It’s July, but somehow you’ve still kept up your New Year’s fitness goal. You’ve made a habit out of exercise–it’s now as routine as brushing your teeth. The half marathon you signed up for finally feels possible. You feel and look better. You’ve stayed motivated through winter training. But as your body adapts to your daily workout, progress has stalled. You’re afraid fitness gains may have come to a halt.
Most of us are creatures of habit. Our tendency towards repetition can keep us consistent, which is great for getting us moving everyday. But doing the same workout can result in a plateau, and putting in the work seeing results can be discouraging.
So how do we avoid plateaus in fitness while also retaining consistency?

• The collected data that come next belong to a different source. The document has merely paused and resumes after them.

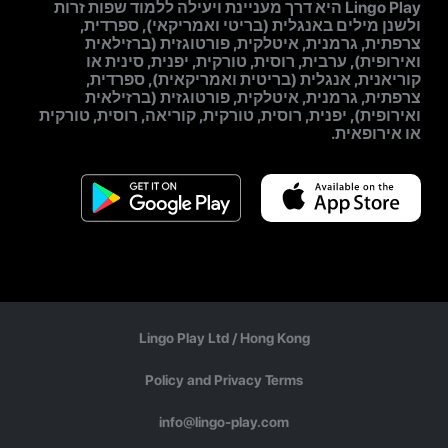
Lingo Play היא דרך מעניינת ויעילה ללמוד שפות זרות
ולשנן מילים באנגלית (בריטי ואמריקאי), ספרדית,
צרפתית, גרמנית, איטלקית, פורטוגזית (ברזילאית
ואירופית), ערבית, רוסית, טורקית, יפנית, סינית או
קוריאנית, אנגלית (בריטית ואמריקאית), ספרדית,
צרפתית, גרמנית, איטלקית, פורטוגזית (ברזילאית
ואירופית), יפנית, רוסית, טורקית, קוריאה, רוסית, טורקית
או אירופאית.
Lingo Play Ltd /
Hong Kong
Policy and Privacy Terms
info@lingo-play.com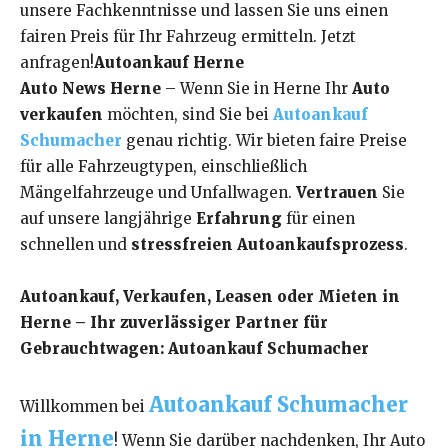
unsere Fachkenntnisse und lassen Sie uns einen
fairen Preis für Ihr Fahrzeug ermitteln. Jetzt
anfragen!
Autoankauf Herne
Auto News Herne
– Wenn Sie in Herne Ihr
Auto
verkaufen
möchten, sind Sie bei
Autoankauf
Schumacher
genau richtig. Wir bieten faire Preise
für alle Fahrzeugtypen, einschließlich
Mängelfahrzeuge und Unfallwagen.
Vertrauen
Sie
auf unsere langjährige
Erfahrung
für einen
schnellen und
stressfreien Autoankaufsprozess
.
Autoankauf, Verkaufen, Leasen oder Mieten in
Herne – Ihr zuverlässiger Partner für
Gebrauchtwagen: Autoankauf Schumacher
Autoankauf Schumacher
Willkommen bei
in Herne
! Wenn Sie darüber nachdenken, Ihr Auto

Through variety and periodization.
Changing It Up
Human adaptations towards efficiency is key to survival, but also causes fitness gains to level off when the body is put through a repetitive exercise regiment.
In their book, Exercise Physiology for Health, Fitness and Performance, Sharon Plowman and Denise Smith explain how doing the same workout under the same conditions over and over result in a plateau in performance. The human body craves efficiency and adapts to workloads to expend the least amount of energy possible. When you do the same workout every day, it doesn’t register as stress for the body. The action burns less calories and triggers fewer adaptations towards fitness.
But while your body has gotten efficient at one movement, it hasn’t yet mastered all forms of exercise. You can introduce variety into your fitness regimen simply by addressing weaknesses. If you’re maxed out in the deadlift but huff and puff trying to run a mile, add some cardio or endurance based weight-lifting to your exercise program. Chances are, you’ll quickly be able to add five pounds to your previously stagnant personal best, while also improving overall fitness.
Introducing Training Phases
Elite athletes and amateur fitness enthusiasts have embraced periodization, a method of varying workout regimens. Periodization is considered to be the most effective means of avoiding a fitness plateau. Michael Jett and Jessica Gibb in “Strategies to Prevent a Plateau in your Health and Fitness Gains” describes periodization as a manipulation of training variables such as type of activity, intensity, duration and regularity. By adding 30 minutes to your usual workout, or adding high-intensity intervals to your training session, you are shocking your body, resulting in adaptations similar to the ones experienced during the first few weeks of a new exercise program.
Elite athletes use periodization to break up training into phases, allowing them to peak during a performance and continue progressing consistently. Periodization phases include one with high volume and low intensity, which enhances endurance, and a phase of high intensity and low volume to increase speed or power. The phases of periodization are transferable to any fitness program to avoid doing one form of exercise over and over and thus, avoiding plateau.